> [Exercise text]:
######

State ex rel. Arnold v. Bur. of Workers' Comp.

2014 Ohio 1957
CourtOhio Court of Appeals
DecidedMay 8, 2014
Docket13AP-355
StatusPublished

This text of 2014 Ohio 1957 (State ex rel. Arnold v. Bur. of Workers' Comp.) is published on Counsel Stack Legal Research, covering Ohio Court of Appeals primary law. Counsel Stack provides free access to over 12 million legal documents including statutes, case law, regulations, and constitutions.

Bluebook
State ex rel. Arnold v. Bur. of Workers' Comp., 2014 Ohio 1957 (Ohio Ct. App. 2014).

Opinion

[Cite as State ex rel. Arnold v. Bur. of Workers' Comp., 2014-Ohio-1957.] IN THE COURT OF APPEALS OF OHIO

TENTH APPELLATE DISTRICT

State ex rel. Brenda Arnold, :

Relator, : No. 13AP-355 v. : (REGULAR CALENDAR) Bureau of Workers' Compensation : and Industrial Commission of Ohio, : Respondents. :

D E C I S I O N

Rendered on May 8, 2014

Regas & Haag, Ltd., and John S. Regas, for relator.

######

Recorded data:
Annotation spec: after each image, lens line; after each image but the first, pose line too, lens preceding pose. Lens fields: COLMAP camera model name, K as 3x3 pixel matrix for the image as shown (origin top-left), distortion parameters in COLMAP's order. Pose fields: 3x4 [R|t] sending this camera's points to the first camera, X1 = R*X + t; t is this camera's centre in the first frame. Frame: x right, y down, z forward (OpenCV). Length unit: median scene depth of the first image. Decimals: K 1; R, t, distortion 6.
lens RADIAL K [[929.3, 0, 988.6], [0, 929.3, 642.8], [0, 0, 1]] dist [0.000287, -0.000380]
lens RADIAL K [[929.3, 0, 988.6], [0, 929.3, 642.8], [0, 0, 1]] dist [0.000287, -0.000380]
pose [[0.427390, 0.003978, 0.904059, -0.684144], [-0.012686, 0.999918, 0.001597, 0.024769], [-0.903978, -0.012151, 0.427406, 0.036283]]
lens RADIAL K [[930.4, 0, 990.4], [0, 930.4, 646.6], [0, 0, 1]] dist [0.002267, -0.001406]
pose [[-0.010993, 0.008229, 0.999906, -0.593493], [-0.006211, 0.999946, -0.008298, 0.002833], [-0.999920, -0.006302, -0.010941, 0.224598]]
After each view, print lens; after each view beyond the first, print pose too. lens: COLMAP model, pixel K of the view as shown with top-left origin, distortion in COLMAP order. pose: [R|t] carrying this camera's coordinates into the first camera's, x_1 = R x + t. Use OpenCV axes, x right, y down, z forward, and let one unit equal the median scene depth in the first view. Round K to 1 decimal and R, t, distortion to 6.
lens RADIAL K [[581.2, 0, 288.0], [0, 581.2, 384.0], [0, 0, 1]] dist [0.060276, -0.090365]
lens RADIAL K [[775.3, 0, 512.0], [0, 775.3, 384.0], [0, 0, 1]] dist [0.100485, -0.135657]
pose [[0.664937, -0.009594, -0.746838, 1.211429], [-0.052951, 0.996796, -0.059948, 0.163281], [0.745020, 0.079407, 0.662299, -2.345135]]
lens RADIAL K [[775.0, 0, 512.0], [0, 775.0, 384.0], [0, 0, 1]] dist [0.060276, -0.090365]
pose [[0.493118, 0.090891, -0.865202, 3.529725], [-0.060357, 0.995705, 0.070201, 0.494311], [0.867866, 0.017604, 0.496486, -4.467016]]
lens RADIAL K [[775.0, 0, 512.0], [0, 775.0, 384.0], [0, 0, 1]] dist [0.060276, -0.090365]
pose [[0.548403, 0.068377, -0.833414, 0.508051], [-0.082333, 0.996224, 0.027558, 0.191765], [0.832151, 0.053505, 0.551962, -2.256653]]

######

> [Apply what you read]:
**A.** In the court decision text, who is listed as counsel for the relator?
**B.** Duplicate the part of the court decision text starting with "This text of" and going on through "Ct. App. 2014).".
The rows are material separate from the court decision text.

> [Responses to the exercise]:
**A.** Regas & Haag, Ltd., and John S. Regas

**B.**
This text of 2014 Ohio 1957 (State ex rel. Arnold v. Bur. of Workers' Comp.) is published on Counsel Stack Legal Research, covering Ohio Court of Appeals primary law. Counsel Stack provides free access to over 12 million legal documents including statutes, case law, regulations, and constitutions.

Bluebook
State ex rel. Arnold v. Bur. of Workers' Comp., 2014 Ohio 1957 (Ohio Ct. App. 2014).